Eén van de bekendste economen ter wereld is Paul Krugman. Afgestudeerd aan Yale en MIT. Hoogleraar aan de Princeton universiteit. En al vele jaren lang columnist voor de New York Times.

In 2008 won hij ook nog de nobelprijs voor de economie. Krugman heeft dus een c.v. waar iedere econoom jaloers op is.

Geen wonder dat (vooral linkse) politici graag Krugman’s columns lezen en nóg liever naar een van Krugman’s uitspraken verwijzen. Want dat staat intelligent en je scoort er punten mee in een debat.
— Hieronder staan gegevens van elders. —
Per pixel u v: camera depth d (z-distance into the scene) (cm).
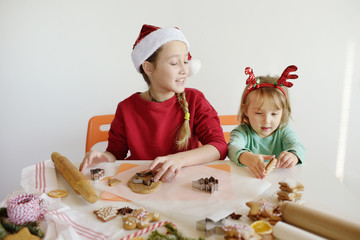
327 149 200
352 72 190
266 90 123
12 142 205
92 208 72
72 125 205
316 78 192
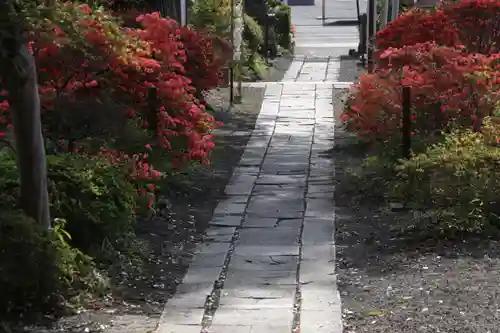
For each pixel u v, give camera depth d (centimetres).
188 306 671
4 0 603
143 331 611
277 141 1374
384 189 1007
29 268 621
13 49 627
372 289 697
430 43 1173
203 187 1062
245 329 619
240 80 1741
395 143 1117
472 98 1061
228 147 1316
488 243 785
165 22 1040
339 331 605
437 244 796
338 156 1244
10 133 861
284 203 999
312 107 1675
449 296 654
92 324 620
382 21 2066
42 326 610
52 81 895
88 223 747
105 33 847
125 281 723
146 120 1002
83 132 914
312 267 771
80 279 675
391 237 842
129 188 803
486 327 582
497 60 1094
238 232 888
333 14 3934
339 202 995
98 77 903
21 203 668
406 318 616
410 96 1050
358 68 2214
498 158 873
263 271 764
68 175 755
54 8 673
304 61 2395
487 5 1297
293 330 616
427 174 903
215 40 1588
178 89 1005
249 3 2519
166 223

Er is slechts één probleempje. Deze man behoort (net als zoveel politici) tot het soort elite dat een leven lang nog nooit één dag in de echte wereld heeft gewerkt. Een econoom die (zoals zoveel economen) denkt dat hij de wereldeconomie begrijpt op basis van theoretische computermodellen.

Pleitte voor huizenbubbel
In 2002 schreef hij in zijn NYT-column al dat de toenmalige recessie kon worden opgelost door een huizenbubbel te creëren. Want dat zou ervoor zorgen dat mensen weer geld gingen uitgeven.

Die bubbel is er gekomen. En dat hebben we geweten ook.
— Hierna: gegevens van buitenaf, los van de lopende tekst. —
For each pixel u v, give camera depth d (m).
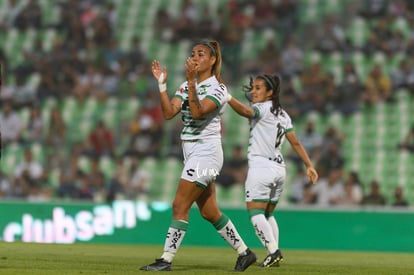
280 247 52.47
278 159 30.75
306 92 77.06
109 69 82.25
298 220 52.50
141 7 89.94
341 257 42.41
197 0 88.31
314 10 86.31
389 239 51.88
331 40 83.19
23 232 51.94
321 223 52.34
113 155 72.81
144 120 74.38
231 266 30.98
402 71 79.06
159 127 74.00
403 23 84.81
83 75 82.00
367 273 29.81
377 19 85.12
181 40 86.19
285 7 86.56
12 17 89.38
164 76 26.17
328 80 77.38
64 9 89.25
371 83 77.88
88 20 87.50
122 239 52.53
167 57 84.69
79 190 68.88
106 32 86.12
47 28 88.06
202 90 26.12
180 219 26.25
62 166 72.81
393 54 82.19
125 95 80.00
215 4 87.81
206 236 52.31
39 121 76.19
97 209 52.59
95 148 72.94
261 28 85.31
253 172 30.36
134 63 82.69
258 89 30.69
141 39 86.75
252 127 30.73
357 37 83.62
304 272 28.92
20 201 52.03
De afgelopen jaren pleitte Krugman er regelmatig voor dat de Fed veel agressiever geld zou moeten printen dan ze toch al deden. En uiteraard waarschuwde hij de afgelopen maanden regelmatig voor het gevaar Trump.

In vijf dagen 180 graden gedraaid
Grant Williams zag Krugman in de week na Trump’s verkiezing twee uitspraken doen, die hij in zijn laatste nieuwsbrief even fijntjes onder elkaar zette.

Net na Trump’s verkiezing voorspelde Krugman een wereldwijde recessie zonder licht aan het einde van de tunnel. Slechts vijf dagen later was zijn mening 180 graden gedraaid.

Het grote voordeel van Trump
Dit (ik herinner u er nog even aan) is één van ’s werelds meest invloedrijke economen. Correctie: hij wás invloedrijk.

Want als er één zeer groot voordeel is aan Trump’s presidentschap, dan is het dat de invloed van dit soort gevaarlijke charlatans tot nul is gereduceerd.